The decision provides practical drafting lessons.

First, categorisation matters. Requests should be structured by clearly defined categories, with an explanation of why each category is reasonably required. Broad, composite requests combining extensive material with narrower subcategories risk being treated as a single wide-ranging claim.

Secondly, alternative pleading should be considered. The High Court noted that narrower categories of documents could, in principle, have been advanced as alternatives to the primary, wider request. Where fallback positions are not clearly articulated as alternatives, the court is not obliged to reconstruct the application in a more focused form.

Thirdly, context and timing are relevant. A more expansive request may be easier to justify at an early stage of investigations, particularly where urgent steps are required to secure assets or preserve potential claims. Even then, the evidential basis for the request must be articulated.

In practice, careful preparation of the supporting evidence is as important as the drafting of the order itself.


Should alternative routes be considered?

The case also highlights the importance of considering alternative procedural routes.

In Webb & Hussain, there was a services agreement between the insolvent company and a connected entity. That agreement imposed obligations to maintain certain records. The court observed that specific performance under the contractual framework, potentially by way of Part 8 proceedings, may have been available.

While Part 8 disclosure may not always achieve the same breadth of relief as a section 236 order, it can serve as a structured starting point. If contractual disclosure yields only partial information, that evidential gap may in turn support a more focused section 236 application.

For office-holders, the strategic question is not simply whether section 236 is available, but whether it is the most proportionate and defensible first step.

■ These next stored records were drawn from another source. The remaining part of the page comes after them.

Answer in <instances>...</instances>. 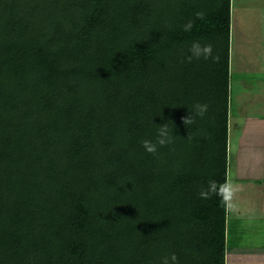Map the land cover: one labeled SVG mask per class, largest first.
<instances>
[{
    "label": "trees",
    "instance_id": "obj_1",
    "mask_svg": "<svg viewBox=\"0 0 264 264\" xmlns=\"http://www.w3.org/2000/svg\"><path fill=\"white\" fill-rule=\"evenodd\" d=\"M230 36L231 0H0V264H226Z\"/></svg>",
    "mask_w": 264,
    "mask_h": 264
},
{
    "label": "crops",
    "instance_id": "obj_2",
    "mask_svg": "<svg viewBox=\"0 0 264 264\" xmlns=\"http://www.w3.org/2000/svg\"><path fill=\"white\" fill-rule=\"evenodd\" d=\"M236 6L241 12L254 9L253 14L262 21L259 43L254 44L261 53L259 60L250 58L249 53L247 57L236 55L231 22L228 178L238 183L241 190L235 200L237 207L227 218L226 264H264V0H231V19ZM251 15L242 17V28L252 23ZM246 40L239 49L248 52L252 41L249 36ZM251 66L255 69H250ZM255 72L257 80L242 81L247 74L253 78ZM255 82H258L256 86ZM244 86L248 92L244 95L252 96L253 100L242 96Z\"/></svg>",
    "mask_w": 264,
    "mask_h": 264
},
{
    "label": "clouds",
    "instance_id": "obj_3",
    "mask_svg": "<svg viewBox=\"0 0 264 264\" xmlns=\"http://www.w3.org/2000/svg\"><path fill=\"white\" fill-rule=\"evenodd\" d=\"M203 12H197L196 17L198 19H204ZM194 24L189 21L184 25V31L189 32L192 30ZM188 60L191 62L195 60H209L213 59L215 61L219 60L218 56H213V46L211 44L202 45L199 42H194L189 48ZM207 104L196 103L191 108H189L188 115L181 118V122L189 130L188 140L192 139V133L190 127L196 123L197 119H202L208 112ZM173 125V122L169 121L163 125L156 126V139L155 141L143 140L142 146L145 151L149 154L155 155L158 153L159 148L166 147L174 143L176 135L173 134L172 129L169 124ZM241 186L235 183L231 178L225 180L224 183L218 184L215 180H209L206 187L201 186L199 191V197L203 200L211 199L213 196L220 198L223 207L227 212H232L236 209L237 205L235 203L237 193L240 192ZM177 257L173 254L170 258L165 257L162 264H176Z\"/></svg>",
    "mask_w": 264,
    "mask_h": 264
},
{
    "label": "rangeland",
    "instance_id": "obj_4",
    "mask_svg": "<svg viewBox=\"0 0 264 264\" xmlns=\"http://www.w3.org/2000/svg\"><path fill=\"white\" fill-rule=\"evenodd\" d=\"M252 10L255 11L254 9H252ZM253 11L250 12V11L246 10V12H241V9L238 8L237 6H236V13L234 14V11H232V19H231V22H232V44H233V42H235V52L236 51L238 52L236 54L237 56L240 57V55H242V57H244V56L247 57V54L249 53L250 58H257L259 60L261 50L258 47V45L255 47L254 44L259 43L258 41L260 39H259L258 35H260L259 28L261 26L262 21H259V16L254 15ZM256 14H258V13H256ZM250 15L252 17V23H250L248 26H246L245 29L242 28V23H241L242 17H249ZM248 36L252 41V46L247 48L248 52H246L245 50H243L241 48L239 49V47L242 44L245 45V43L247 41L246 39L248 38ZM253 40L256 42H254ZM251 51H253V52H251ZM255 66H257V65H255ZM250 69H255V68L253 66H251ZM251 76H252L251 74H247L246 76L243 77L242 81L245 82V80H250V79H252V81H255V80H257L256 78H258V75L256 72L254 73V77L256 76L255 78L254 77L252 78ZM237 84H240L242 86V84L239 81ZM257 84H258V82H255V86ZM245 93H248V92H247V88L244 86V88L242 89V96L246 100L250 99V98L253 100L252 96H250V95L246 96V95H244ZM256 99H257V96H256ZM237 101H239L238 97L236 99V107L238 108L239 104Z\"/></svg>",
    "mask_w": 264,
    "mask_h": 264
}]
</instances>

Practical implications for insolvency practitioners

The decision does not narrow the statutory powers under sections 235 and 236. Rather, it reinforces that those powers must be exercised within defined limits.

Applications should therefore:

  • Categorise documents clearly and justify each category;
  • Avoid undifferentiated “all documents” requests unless properly evidenced;
  • Frame narrower categories as alternatives where appropriate;
  • Align the relief sought with the stage of the investigation;
  • Consider contractual or other procedural routes before resorting to wide-ranging applications.

Contested section 236 applications frequently turn on drafting discipline and evidential framing rather than abstract questions of principle. Where applications are likely to be resisted by connected entities or professional advisers, a structured approach can materially reduce litigation risk.

Sections 235 and 236 remain central to effective insolvency investigations in England and Wales. However, as this decision demonstrates, they are not a blank cheque. The court will expect office-holders to explain, with precision, what is required and why.